__What to work on__: Retype the rows exactly as they appear, from the line that contains "something: something -> generated" through the end of the rows, and leave the pictures out.

__Excerpted data__:
* * *
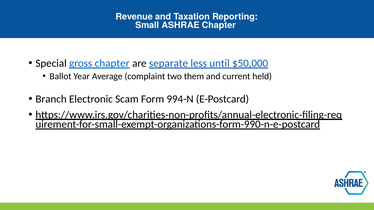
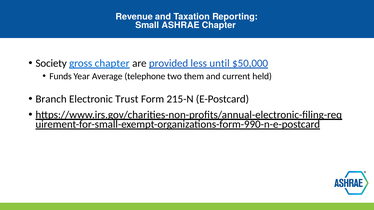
Special: Special -> Society
separate: separate -> provided
Ballot: Ballot -> Funds
complaint: complaint -> telephone
Scam: Scam -> Trust
994-N: 994-N -> 215-N
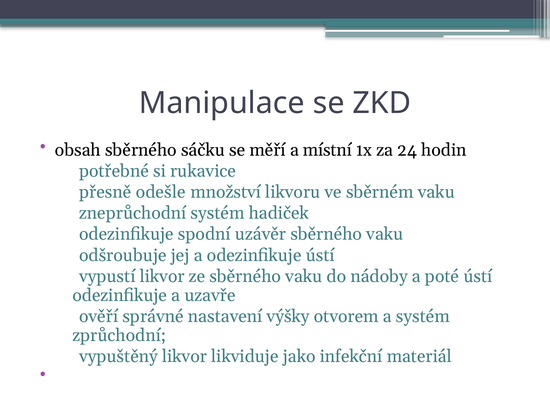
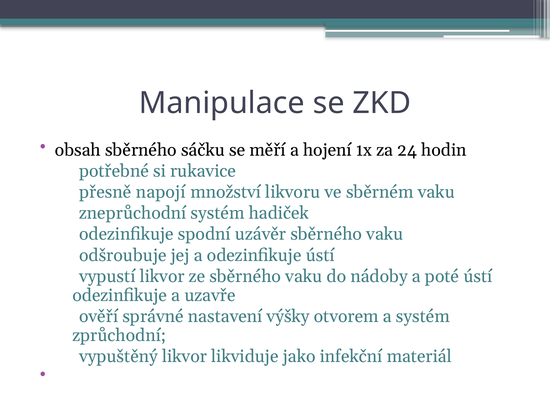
místní: místní -> hojení
odešle: odešle -> napojí
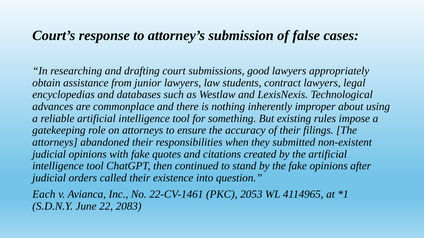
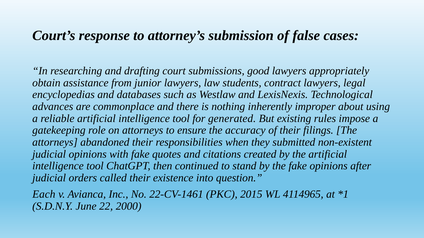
something: something -> generated
2053: 2053 -> 2015
2083: 2083 -> 2000
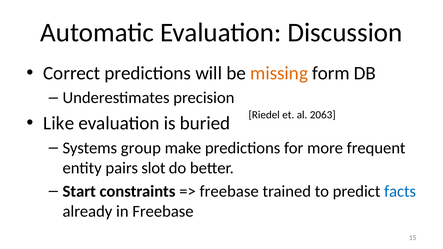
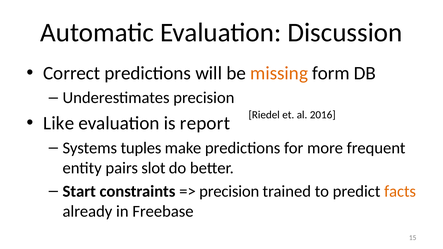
2063: 2063 -> 2016
buried: buried -> report
group: group -> tuples
freebase at (229, 191): freebase -> precision
facts colour: blue -> orange
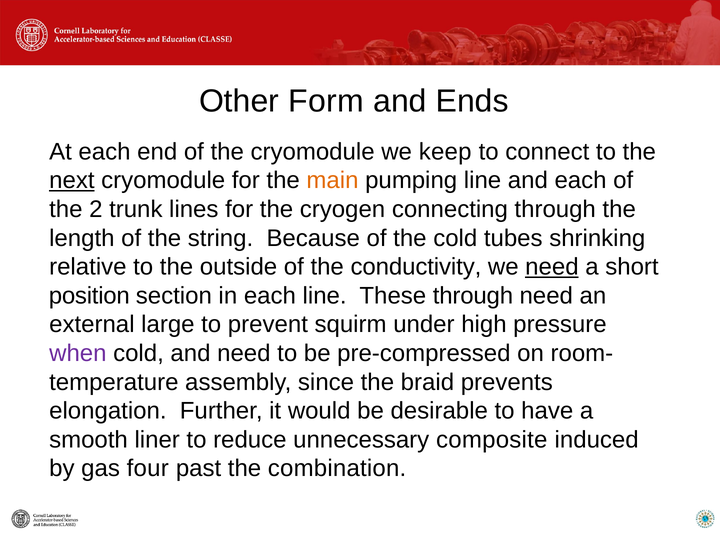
* * *
__Exercise output__:
something: something -> generated
2053: 2053 -> 2015
2083: 2083 -> 2000
2063: 2063 -> 2016
buried: buried -> report
group: group -> tuples
freebase at (229, 191): freebase -> precision
facts colour: blue -> orange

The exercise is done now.